WASHINGTON -- The Federal Reserve on Wednesday was due to resume its final policy meeting of 2019, with markets overwhelmingly expecting the central bank to leave interest rates untouched.
After cutting rates 3 times in the summer and fall, policymakers have said they are now pausing to watch how the world's largest economy performs.
With robust job growth and steady consumer spending, central bankers believe the United States has proved "resilient" in the face of a slowing world economy and a trade war with China, both of which have helped send American manufacturing into decline.
The Fed is due to announce its latest decision, along with a new set of economic forecasts, at 1900 GMT on Wednesday (3 a.m. Thursday in Manila), followed by a news conference by Fed Chairman Jerome Powell shortly afterward.
The forecasts could be of more interest, providing a window on where central bankers think the economy is headed.
Job creation shot well past expectations last month, according to official data released Friday, wiping away fears that employers' demand for labor has begun to fade.
"This just leaves the Fed very comfortably on the sidelines for 2020, or at least as we enter the new year," Diane Swonk, chief economist at Grant Thornton, told AFP.
Futures markets as of Tuesday predict the Fed will be on hold until September of next year. But some economists think another rate cut could come before the summer.
Consumer spending and confidence are strong. The housing market has picked up. Unemployment is still very low as hiring continues.
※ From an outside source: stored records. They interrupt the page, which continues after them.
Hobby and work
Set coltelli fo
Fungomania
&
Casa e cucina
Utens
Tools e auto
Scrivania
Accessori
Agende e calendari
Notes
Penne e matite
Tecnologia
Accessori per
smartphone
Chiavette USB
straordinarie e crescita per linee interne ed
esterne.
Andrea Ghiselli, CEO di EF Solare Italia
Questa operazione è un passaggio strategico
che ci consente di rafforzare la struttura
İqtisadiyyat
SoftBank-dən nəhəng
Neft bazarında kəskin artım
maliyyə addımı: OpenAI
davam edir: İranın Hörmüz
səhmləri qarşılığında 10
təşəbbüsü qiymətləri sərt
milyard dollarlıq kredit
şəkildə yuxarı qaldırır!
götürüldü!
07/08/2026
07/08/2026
GDP growth slowed in the third quarter but was still better than feared.
SOME DARK CLOUDS
The chances of a recession within the next 12 months, according to the New York Federal Reserve Bank, have also begun to decline -- though odds are still pretty high at about one in three.
If Washington and Beijing manage to seal a partial trade deal and at least cease hostilities, the end to uncertainty could give businesses a sharp boost.
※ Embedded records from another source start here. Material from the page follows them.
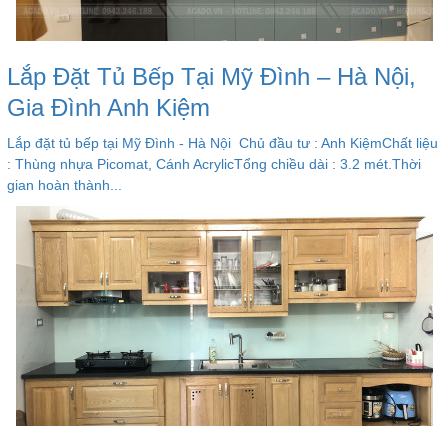
Lắp Đặt Tủ Bếp Tại Mỹ Đình – Hà Nội,
Gia Đình Anh Kiệm
Lắp đặt tủ bếp tại Mỹ Đình - Hà Nội Chủ đầu tư : Anh KiệmChất liệu
: Thùng nhựa Picomat, Cánh AcrylicTổng chiều dài : 3.2 mét.Thời
gian hoàn thành...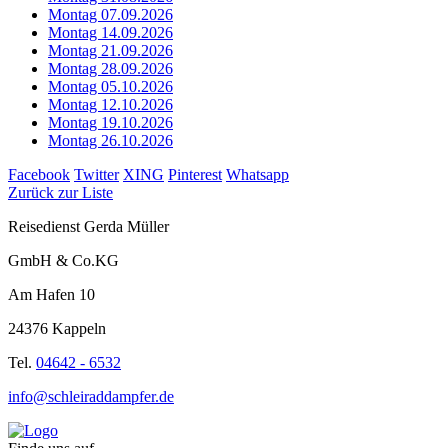
Montag 07.09.2026
Montag 14.09.2026
Montag 21.09.2026
Montag 28.09.2026
Montag 05.10.2026
Montag 12.10.2026
Montag 19.10.2026
Montag 26.10.2026
Facebook
Twitter
XING
Pinterest
Whatsapp
Zurück zur Liste
Reisedienst Gerda Müller
GmbH & Co.KG
Am Hafen 10
24376 Kappeln
Tel.
04642 - 6532
info@schleiraddampfer.de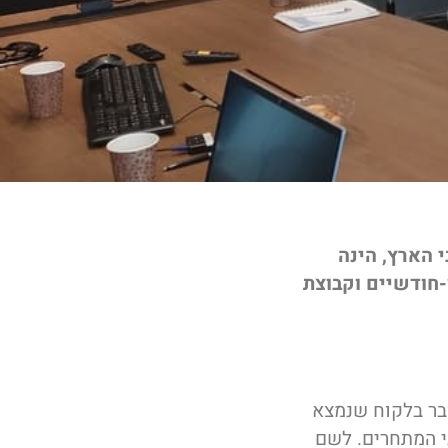
ספקת שירותים רפואיים בדמות בדיקות MRI ברחבי הארץ, הינה
-חודשיים וקבוצת
 היא החברה המובילה בארץ בכל הקשור לסריקות MRI. מדובר בלקוח שנמצא
על פני המתחרים. לשם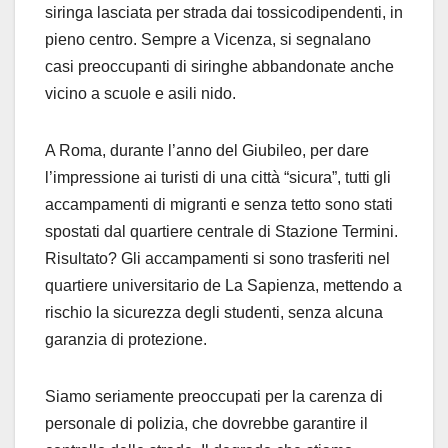
siringa lasciata per strada dai tossicodipendenti, in
pieno centro. Sempre a Vicenza, si segnalano
casi preoccupanti di siringhe abbandonate anche
vicino a scuole e asili nido.
A Roma, durante l’anno del Giubileo, per dare
l’impressione ai turisti di una città “sicura”, tutti gli
accampamenti di migranti e senza tetto sono stati
spostati dal quartiere centrale di Stazione Termini.
Risultato? Gli accampamenti si sono trasferiti nel
quartiere universitario de La Sapienza, mettendo a
rischio la sicurezza degli studenti, senza alcuna
garanzia di protezione.
Siamo seriamente preoccupati per la
carenza di
personale di polizia
, che dovrebbe garantire il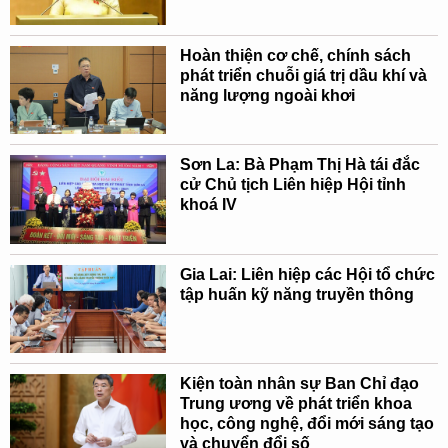
Hoàn thiện cơ chế, chính sách
phát triển chuỗi giá trị dầu khí và
năng lượng ngoài khơi
Sơn La: Bà Phạm Thị Hà tái đắc
cử Chủ tịch Liên hiệp Hội tỉnh
khoá IV
Gia Lai: Liên hiệp các Hội tổ chức
tập huấn kỹ năng truyền thông
Kiện toàn nhân sự Ban Chỉ đạo
Trung ương về phát triển khoa
học, công nghệ, đổi mới sáng tạo
và chuyển đổi số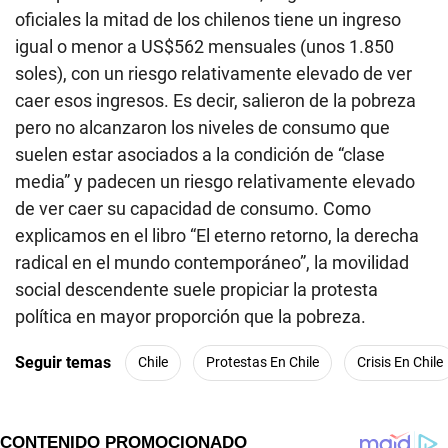
oficiales la mitad de los chilenos tiene un ingreso
igual o menor a US$562 mensuales (unos 1.850
soles), con un riesgo relativamente elevado de ver
caer esos ingresos. Es decir, salieron de la pobreza
pero no alcanzaron los niveles de consumo que
suelen estar asociados a la condición de “clase
media” y padecen un riesgo relativamente elevado
de ver caer su capacidad de consumo. Como
explicamos en el libro “El eterno retorno, la derecha
radical en el mundo contemporáneo”, la movilidad
social descendente suele propiciar la protesta
política en mayor proporción que la pobreza.
Seguir temas
Chile
Protestas En Chile
Crisis En Chile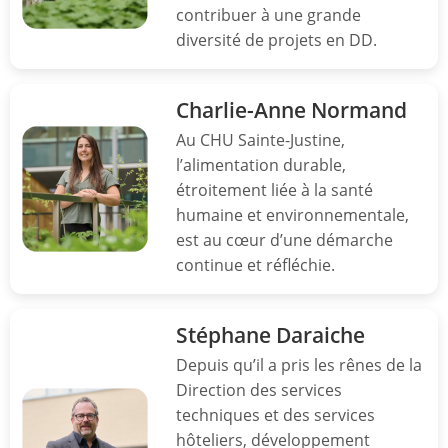
contribuer à une grande
diversité de projets en DD.
Charlie-Anne Normand
Au CHU Sainte-Justine,
l’alimentation durable,
étroitement liée à la santé
humaine et environnementale,
est au cœur d’une démarche
continue et réfléchie.
Stéphane Daraiche
Depuis qu’il a pris les rênes de la
Direction des services
techniques et des services
hôteliers, développement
The United States, Mexico and Canada on Tuesday agreed to modify a new trade agreement so that it can pass the US Congress, which also removes a source of uncertainty.
However, economists say the Fed could soon begin to feel pressure to resume cutting rates.
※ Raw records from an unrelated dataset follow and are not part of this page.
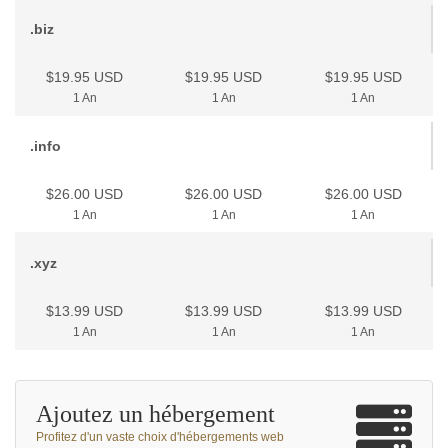
.biz
$19.95 USD
$19.95 USD
$19.95 USD
1 An
1 An
1 An
.info
$26.00 USD
$26.00 USD
$26.00 USD
1 An
1 An
1 An
.xyz
$13.99 USD
$13.99 USD
$13.99 USD
1 An
1 An
1 An
Ajoutez un hébergement
Profitez d'un vaste choix d'hébergements web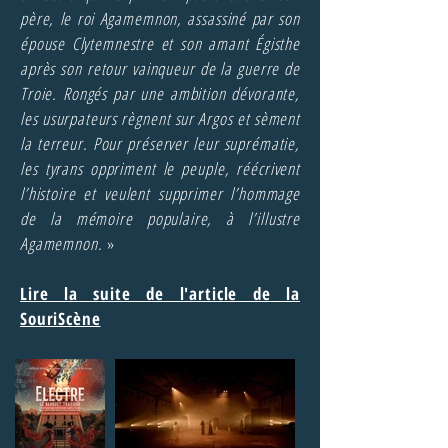
père, le roi Agamemnon, assassiné par son
épouse Clytemnestre et son amant Égisthe
après son retour vainqueur de la guerre de
Troie. Rongés par une ambition dévorante,
les usurpateurs règnent sur Argos et sèment
la terreur. Pour préserver leur suprématie,
les tyrans oppriment le peuple, réécrivent
l’histoire et veulent supprimer l’hommage
de la mémoire populaire, à l’illustre
Agamemnon.
»
Lire la suite de l'article de la
SouriScène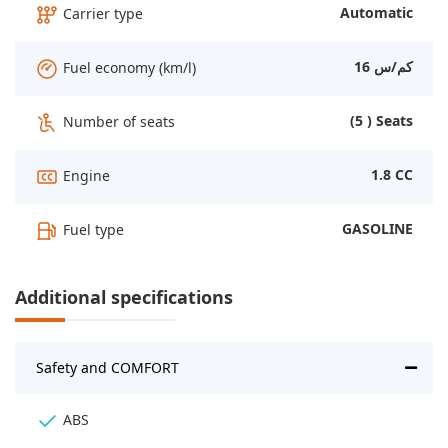
Automatic
Carrier type
16 كم/س
Fuel economy (km/l)
(5 ) Seats
Number of seats
1.8 CC
Engine
GASOLINE
Fuel type
Additional specifications
Safety and COMFORT
ABS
Even with the more positive data, dark spots in the economy have mostly persisted. Adjusted for inflation, consumer spending in October was the weakest since February. Business investment is soft. Exports have decreased and much of the manufacturing sector has had a year to forget.
Should GDP growth fall below two percent in the final quarter of this year and the first quarter of 2020, the Fed could be compelled to add stimulus to the economy, according to Rubeela Farooqi of High Frequency Economics.
"They might be forced to move by the end of the first quarter," she told AFP.